# [DIRECTIONS FOR THIS TASK]
From the entries below, return exactly the lines beginning at the one that contains "ässige medizinische Versorgung" and ending at the one that contains "um die Zugänglichkeit", both of them included, and only those lines.

# [RECORDS FOR THE EXERCISE]
======

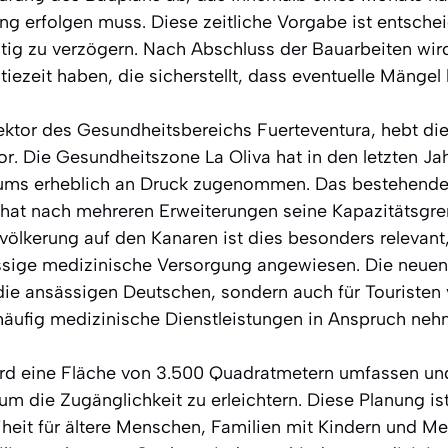
ng erfolgen muss. Diese zeitliche Vorgabe ist entsch
nötig zu verzögern. Nach Abschluss der Bauarbeiten w
tiezeit haben, die sicherstellt, dass eventuelle Mänge
ektor des Gesundheitsbereichs Fuerteventura, hebt die
r. Die Gesundheitszone La Oliva hat in den letzten Ja
ums erheblich an Druck zugenommen. Das bestehend
at nach mehreren Erweiterungen seine Kapazitätsgrenz
ölkerung auf den Kanaren ist dies besonders relevant,
ässige medizinische Versorgung angewiesen. Die neuen
 die ansässigen Deutschen, sondern auch für Touristen
häufig medizinische Dienstleistungen in Anspruch ne
d eine Fläche von 3.500 Quadratmetern umfassen und 
um die Zugänglichkeit zu erleichtern. Diese Planung is
eiheit für ältere Menschen, Familien mit Kindern und M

======

# [TASK SOLUTION]
ässige medizinische Versorgung angewiesen. Die neuen
 die ansässigen Deutschen, sondern auch für Touristen
häufig medizinische Dienstleistungen in Anspruch ne
d eine Fläche von 3.500 Quadratmetern umfassen und 
um die Zugänglichkeit zu erleichtern. Diese Planung is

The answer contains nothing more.